The numbers don't lie, and they don't help
A household earning the combined Sydney median income of around $145,000 a year would need to spend close to 40 per cent of gross income to rent a two-bedroom unit in the Inner West at current asking prices. That's well above the 30 per cent threshold that housing economists use to define rental stress. Buying isn't a relief valve: at $1.4 million, a standard 20 per cent deposit on a Sydney house requires $280,000 in savings, and serviceability on the remaining mortgage at current rates consumes more monthly cash than the rent it replaces.
The NSW Government's First Home Buyer Assistance Scheme offers stamp duty exemptions on purchases up to $800,000 and concessions to $1 million — figures that buy almost nothing in the Inner West or on the Northern Beaches, where Manly and Dee Why continue to command premiums above $1.6 million for detached homes.
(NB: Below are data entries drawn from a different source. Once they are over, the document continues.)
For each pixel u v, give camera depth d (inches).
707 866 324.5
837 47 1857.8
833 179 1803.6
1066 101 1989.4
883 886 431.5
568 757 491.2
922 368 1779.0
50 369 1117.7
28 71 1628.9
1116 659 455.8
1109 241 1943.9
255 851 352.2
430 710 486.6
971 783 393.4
Apartment buyers in those corridors are competing in a market where clearance rates are running at 68 to 72 per cent, meaning stock that hits the market goes fast.
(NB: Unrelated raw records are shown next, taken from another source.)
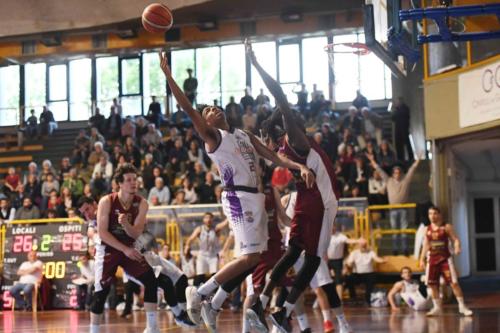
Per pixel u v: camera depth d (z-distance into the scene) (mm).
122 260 8031
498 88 15469
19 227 18094
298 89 24953
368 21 10586
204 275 16312
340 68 27344
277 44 28844
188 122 25891
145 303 8125
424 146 22516
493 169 22156
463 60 16578
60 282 17625
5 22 22828
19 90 31547
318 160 7387
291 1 24891
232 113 24266
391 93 27344
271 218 8547
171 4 21797
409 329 10023
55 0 22453
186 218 17266
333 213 7410
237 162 6910
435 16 10320
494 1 13273
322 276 8680
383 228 16922
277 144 7727
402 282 14781
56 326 12172
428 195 19797
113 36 27453
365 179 18156
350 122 22469
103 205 7941
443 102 16875
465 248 21703
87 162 23750
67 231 17797
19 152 27828
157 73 30453
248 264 6918
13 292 17453
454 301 15547
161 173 19750
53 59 29000
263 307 7246
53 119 28781
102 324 12383
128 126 25219
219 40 27234
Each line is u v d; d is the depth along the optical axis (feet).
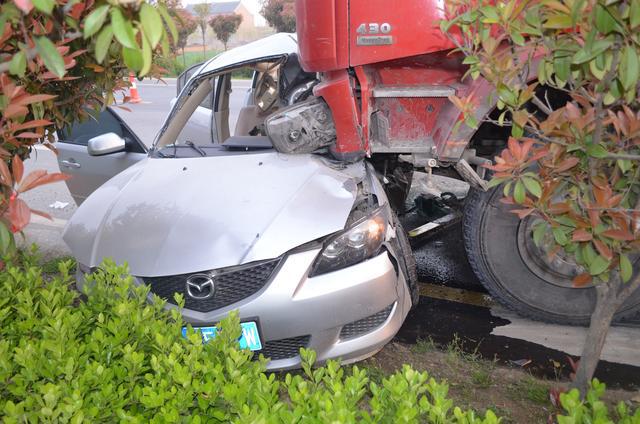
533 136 11.53
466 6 7.61
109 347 6.81
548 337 11.80
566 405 5.22
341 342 9.71
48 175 5.29
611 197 6.47
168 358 6.30
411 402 5.33
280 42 14.83
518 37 6.73
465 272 15.29
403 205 15.58
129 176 12.76
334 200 10.46
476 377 10.30
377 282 9.71
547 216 7.13
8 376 6.36
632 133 6.47
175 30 4.09
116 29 3.64
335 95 11.18
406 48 10.73
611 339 11.50
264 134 14.46
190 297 9.56
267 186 11.11
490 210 11.49
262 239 9.70
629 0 5.46
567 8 5.97
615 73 6.11
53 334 6.82
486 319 12.80
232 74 15.43
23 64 4.55
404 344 11.92
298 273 9.45
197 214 10.55
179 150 13.47
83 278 10.72
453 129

Renters in Sydney's outer ring face a different but connected problem. Suburbs like Penrith and Liverpool have absorbed significant demand from renters priced out of inner-ring locations, pushing their own vacancy rates below 1.5 per cent. The commuter calculus — cheaper rent versus transport costs on the T1 Western Line — has become harder to justify as weekly travel passes and fuel costs have risen alongside rent.
What renters can actually do before the lease runs out
Tenants Union NSW recommends that renters engage with their landlord or property manager at least 60 days before expiry rather than waiting for a formal notice. Under the Residential Tenancies Act 2010, a fixed-term lease that expires without a new agreement converts to a periodic tenancy, which preserves the tenant's right to stay but also gives the landlord more flexibility to issue a 90-day termination notice without grounds — a provision that has become more common in the current market.
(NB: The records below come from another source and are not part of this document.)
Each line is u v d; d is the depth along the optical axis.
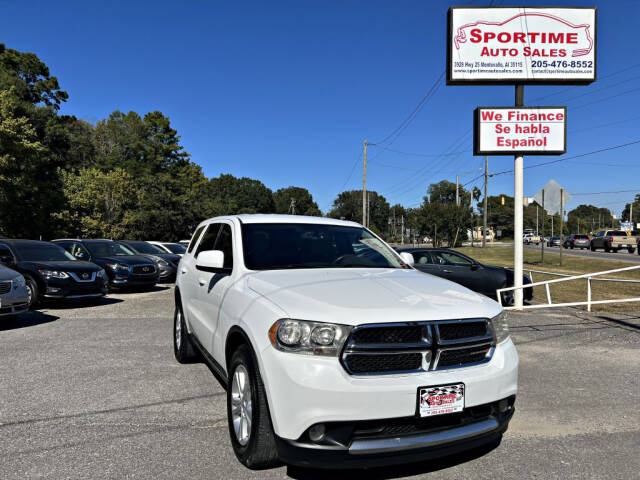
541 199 19.42
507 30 9.95
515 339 6.95
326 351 2.64
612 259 28.33
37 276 9.92
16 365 5.59
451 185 102.69
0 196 27.33
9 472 3.01
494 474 3.06
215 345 3.89
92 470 3.05
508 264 25.27
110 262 13.18
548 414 4.12
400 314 2.78
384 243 4.82
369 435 2.63
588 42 10.00
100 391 4.64
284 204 125.00
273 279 3.46
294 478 2.98
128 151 68.12
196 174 68.81
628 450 3.42
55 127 37.50
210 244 4.94
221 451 3.36
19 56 51.16
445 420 2.79
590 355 6.07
For those weighing a purchase, mortgage brokers are increasingly steering first-timers toward the federal government's Help to Buy shared equity scheme, which launched nationally in March 2026 and allows eligible buyers to co-purchase with the government taking up to a 40 per cent equity stake. The income caps — $90,000 for singles and $120,000 for couples — exclude a large slice of dual-income Sydney households, but for eligible applicants the scheme can cut the required deposit to as little as $56,000 on an $800,000 property.
Build-to-rent projects are adding some supply. Mirvac's 450-unit development at Harold Park in Glebe is expected to reach completion in the third quarter of 2026, and Lendlease has flagged further BTR stages at its Barangaroo precinct. Neither development will meaningfully shift the overall vacancy rate, but they do offer lease terms of up to three years — a form of security that standard private rentals rarely provide.
Renters who can neither buy nor absorb a steep rent rise are increasingly approaching community housing providers like Link Housing and St George Community Housing, both of which operate waitlists across metropolitan Sydney. The waits are long — often two to four years — but registering early is the only way to stay in the queue. Anyone whose lease expires this winter should make that call before the moving boxes come out.